Die verwackelten Videobilder zeigen, dass es den dort versammelten Bauern nicht um jenen inhaltlichen Protest und jenen Diskurs ging, der zur Demokratie gehört wie Weizen zum Feld. Wer legitim protestieren und seine Argumente vorbringen will, der meldet eine Kundgebung auf dem Marktplatz oder eine Traktordemo in Berlin an.

Der passt aber nicht einen Minister in einem Moment ab, in dem dieser eine Privatperson ist; Habeck kam mit der Fähre von den Ferien auf Hallig Hooge. Bereits mit der Wahl von Ort und Zeit hatten diese Bauern sich und ihr Anliegen ebenso diskreditiert wie jene Kollegen, die neulich mit ihren Traktoren im Dunkeln das Privathaus der grünen Landwirtschaftsministerin Niedersachsens blockierten. Auch Sachsens CDU-Ministerpräsident Michael Kretschmer hat eine solche Bedrohung seiner Privatsphäre schon mehrmals erleiden müssen.

Das Wesen dieser Art von Protest ist: Wer meint, bei Ort und Zeit wahllos sein zu dürfen, der erhebt diesen Anspruch in der Regel auch für den Verlauf der «Debatte», die er dort zu führen gedenkt. Die Bilder aus Schlüttsiel zeigen eine aufgepeitschte Menge. Der Kapitän der Fähre tat das einzig Vernünftige: umkehren und so die körperliche Unversehrtheit von Robert Habeck und allen anderen sichern.

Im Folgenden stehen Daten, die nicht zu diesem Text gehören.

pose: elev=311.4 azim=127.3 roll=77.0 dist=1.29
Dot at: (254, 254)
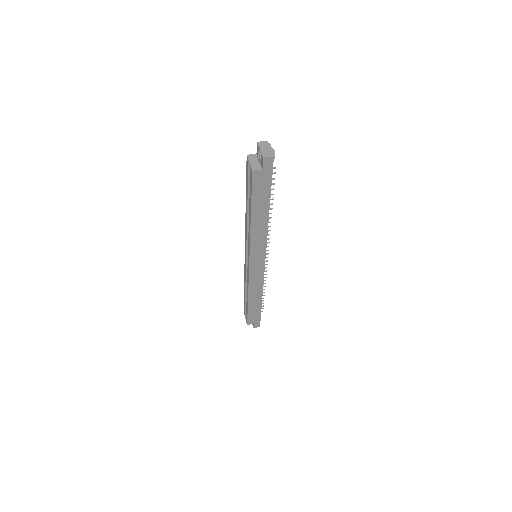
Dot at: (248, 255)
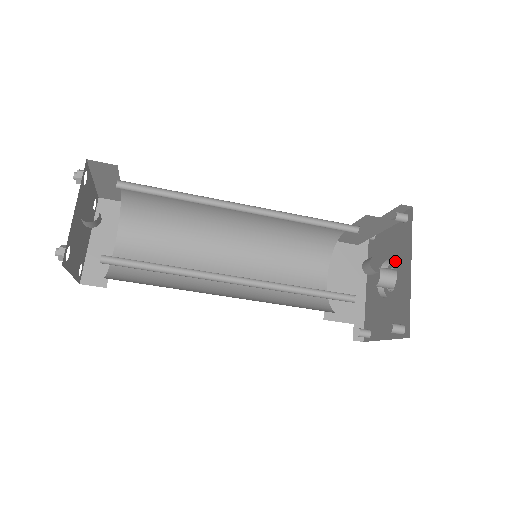
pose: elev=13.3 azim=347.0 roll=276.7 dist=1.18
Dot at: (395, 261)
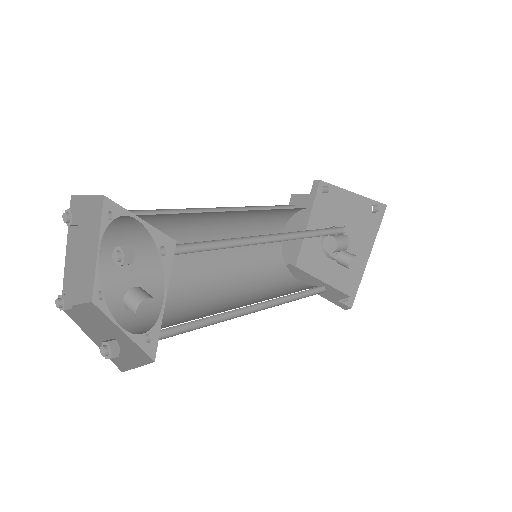
Dot at: (351, 237)
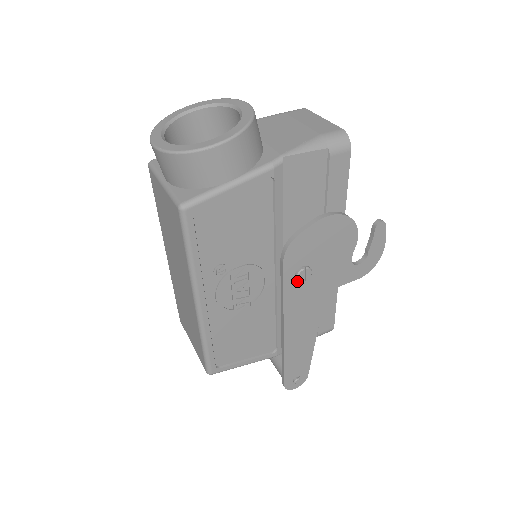
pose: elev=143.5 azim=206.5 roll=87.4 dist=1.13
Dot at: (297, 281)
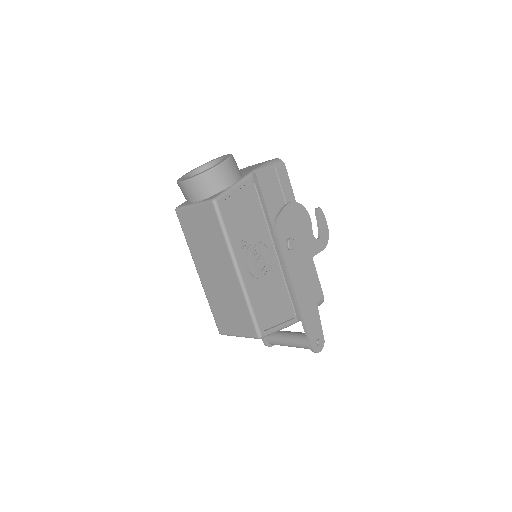
Dot at: (289, 250)
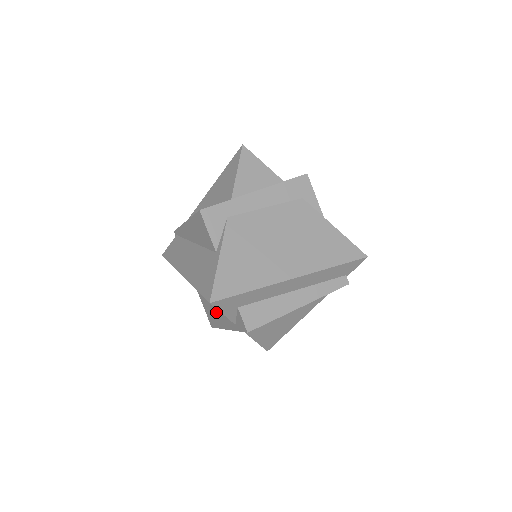
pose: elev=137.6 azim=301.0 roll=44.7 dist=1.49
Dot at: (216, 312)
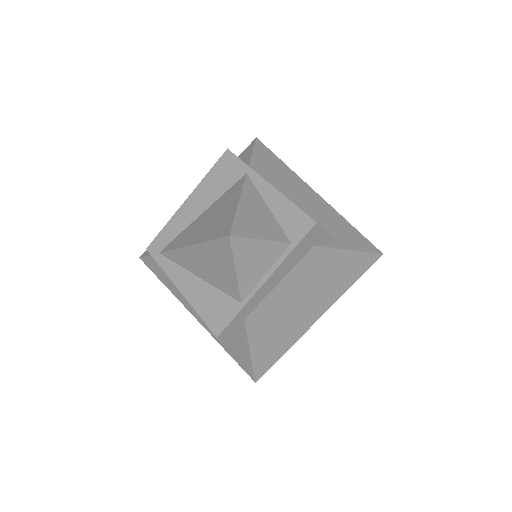
Dot at: occluded
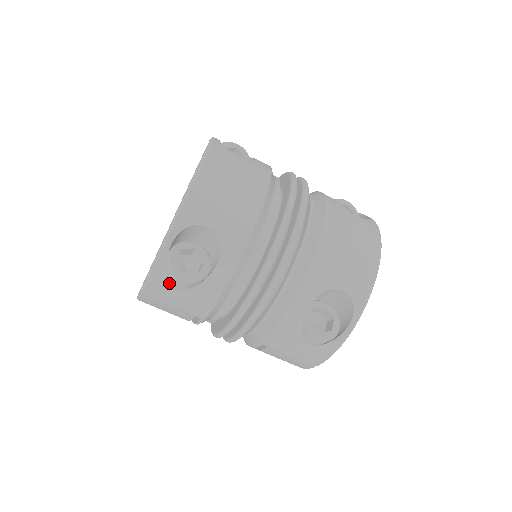
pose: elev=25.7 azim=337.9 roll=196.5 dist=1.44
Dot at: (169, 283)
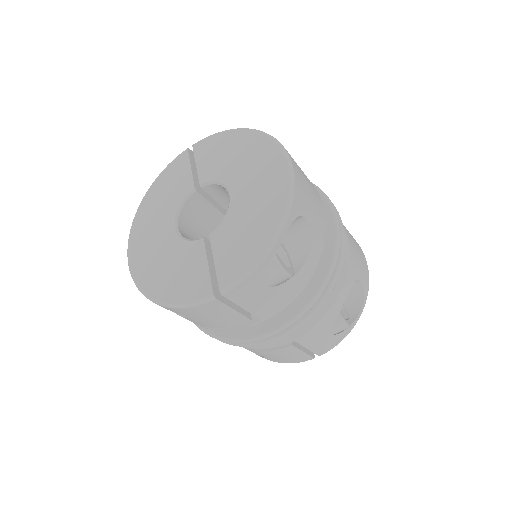
Dot at: (265, 279)
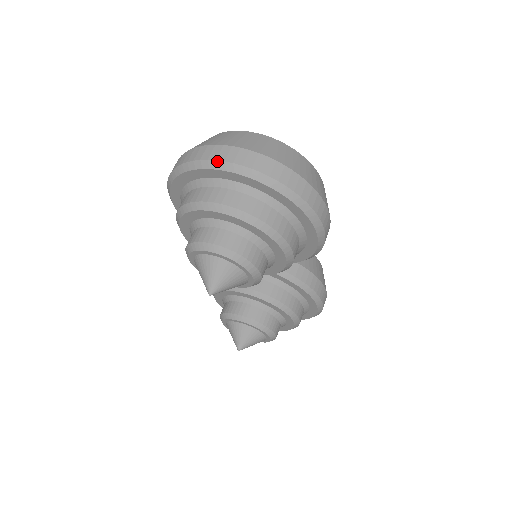
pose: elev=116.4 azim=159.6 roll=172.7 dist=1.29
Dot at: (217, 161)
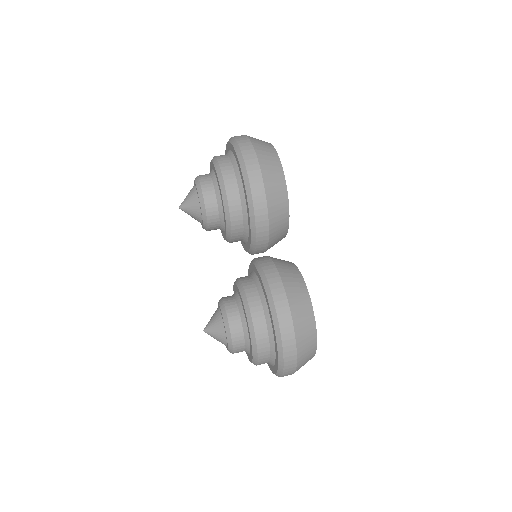
Dot at: occluded
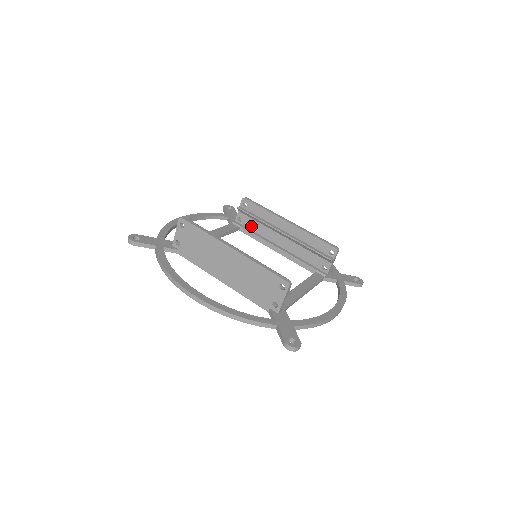
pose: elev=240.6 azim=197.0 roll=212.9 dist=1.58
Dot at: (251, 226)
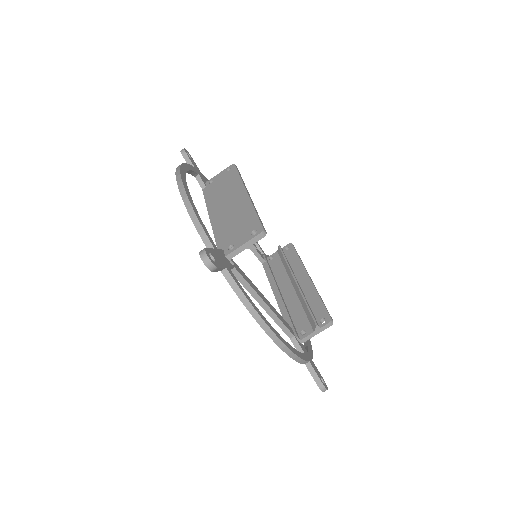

Ein paar Beispiele der allgemeinen Verrohung

Diese Form der Eskalation betrifft beileibe nicht nur die Agrarpolitik. Jeder, der bei Facebook oder X ein Konto hat, muss ja nur ein paar Sekunden durch seine Timeline scrollen, um festzustellen, welchen Ton immer mehr Leute inzwischen für gesellschaftsfähig halten; ganz egal, um welches Thema es geht. Auch Angriffe auf Sanitäter und Feuerwehrleute wären noch vor wenigen Jahren unvorstellbar gewesen.

Zur allgemeinen Verrohung trägt zudem ein Gewerkschaftsvorsitzender bei, der in der Auseinandersetzung mit Bahnvorständen den Ausdruck «Vollpfosten» für angemessen hält; oder ein stellvertretender bayerischer Ministerpräsident, der in der Debatte ums Heizungsgesetz in Richtung Grüne und Habeck rief: «Ihr habts ja wohl den Arsch offen.»

Auch dies trug zu einem Klima bei, in dem die Grünen massiven Polizeischutz bei ihren Wahlkampfauftritten brauchten, in dem vor einem Festzelt Tomaten, Gurken und Steine zum Kauf angeboten wurden (Letztere angeblich zum Scherz) und in dem ein Mann tatsächlich einen Stein in Richtung ihrer Spitzenkandidatin warf. Wohin soll das alles führen?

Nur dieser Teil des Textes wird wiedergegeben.